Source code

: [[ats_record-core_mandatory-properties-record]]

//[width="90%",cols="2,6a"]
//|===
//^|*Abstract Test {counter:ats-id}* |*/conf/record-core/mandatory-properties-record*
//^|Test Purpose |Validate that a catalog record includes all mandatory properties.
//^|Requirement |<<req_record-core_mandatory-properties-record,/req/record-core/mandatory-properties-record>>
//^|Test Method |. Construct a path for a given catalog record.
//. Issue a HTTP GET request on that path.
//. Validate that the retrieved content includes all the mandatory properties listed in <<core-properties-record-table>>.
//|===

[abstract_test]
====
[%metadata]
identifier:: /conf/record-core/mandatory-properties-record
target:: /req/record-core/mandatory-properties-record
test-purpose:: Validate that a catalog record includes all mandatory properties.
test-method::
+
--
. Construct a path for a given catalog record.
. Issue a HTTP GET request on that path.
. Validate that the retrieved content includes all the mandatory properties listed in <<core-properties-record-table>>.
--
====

========================

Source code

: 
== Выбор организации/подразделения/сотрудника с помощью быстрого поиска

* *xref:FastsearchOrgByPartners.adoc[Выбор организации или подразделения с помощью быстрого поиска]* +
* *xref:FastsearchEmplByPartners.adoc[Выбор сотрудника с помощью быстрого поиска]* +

========================

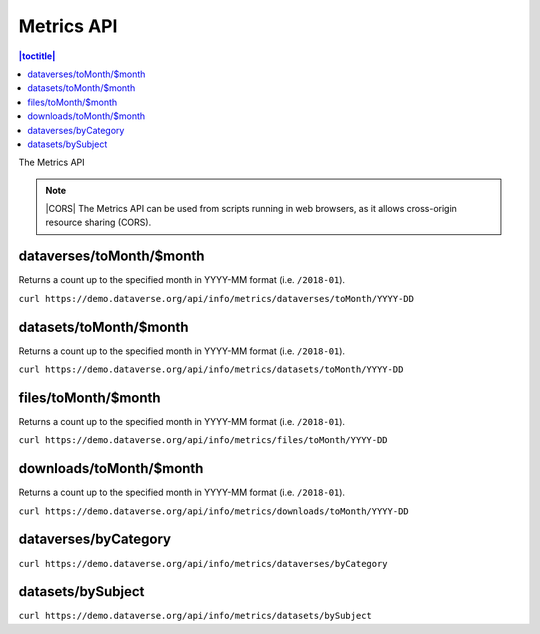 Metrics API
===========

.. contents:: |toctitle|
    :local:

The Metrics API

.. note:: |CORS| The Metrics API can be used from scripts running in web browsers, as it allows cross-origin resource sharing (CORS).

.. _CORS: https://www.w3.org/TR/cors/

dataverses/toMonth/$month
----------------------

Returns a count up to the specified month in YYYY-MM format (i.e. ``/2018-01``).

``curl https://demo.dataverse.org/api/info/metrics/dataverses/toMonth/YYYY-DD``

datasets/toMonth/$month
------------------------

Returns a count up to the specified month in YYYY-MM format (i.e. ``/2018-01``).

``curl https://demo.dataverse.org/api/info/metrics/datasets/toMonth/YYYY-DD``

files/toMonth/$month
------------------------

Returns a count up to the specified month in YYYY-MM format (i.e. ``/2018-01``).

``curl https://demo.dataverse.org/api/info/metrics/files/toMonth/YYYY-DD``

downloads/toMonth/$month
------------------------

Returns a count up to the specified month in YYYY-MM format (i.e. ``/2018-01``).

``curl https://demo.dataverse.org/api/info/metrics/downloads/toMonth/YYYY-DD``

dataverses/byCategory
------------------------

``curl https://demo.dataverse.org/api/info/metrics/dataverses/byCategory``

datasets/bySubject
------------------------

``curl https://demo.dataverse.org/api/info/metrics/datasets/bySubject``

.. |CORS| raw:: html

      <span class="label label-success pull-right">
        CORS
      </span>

========================

:: What the task requires ::
Find the string "record" in the listing and copy every line in which it occurs.

:: Reply to the task ::
: [[ats_record-core_mandatory-properties-record]]
//^|*Abstract Test {counter:ats-id}* |*/conf/record-core/mandatory-properties-record*
//^|Test Purpose |Validate that a catalog record includes all mandatory properties.
//^|Requirement |<<req_record-core_mandatory-properties-record,/req/record-core/mandatory-properties-record>>
//^|Test Method |. Construct a path for a given catalog record.
//. Validate that the retrieved content includes all the mandatory properties listed in <<core-properties-record-table>>.
identifier:: /conf/record-core/mandatory-properties-record
target:: /req/record-core/mandatory-properties-record
test-purpose:: Validate that a catalog record includes all mandatory properties.
. Construct a path for a given catalog record.
. Validate that the retrieved content includes all the mandatory properties listed in <<core-properties-record-table>>.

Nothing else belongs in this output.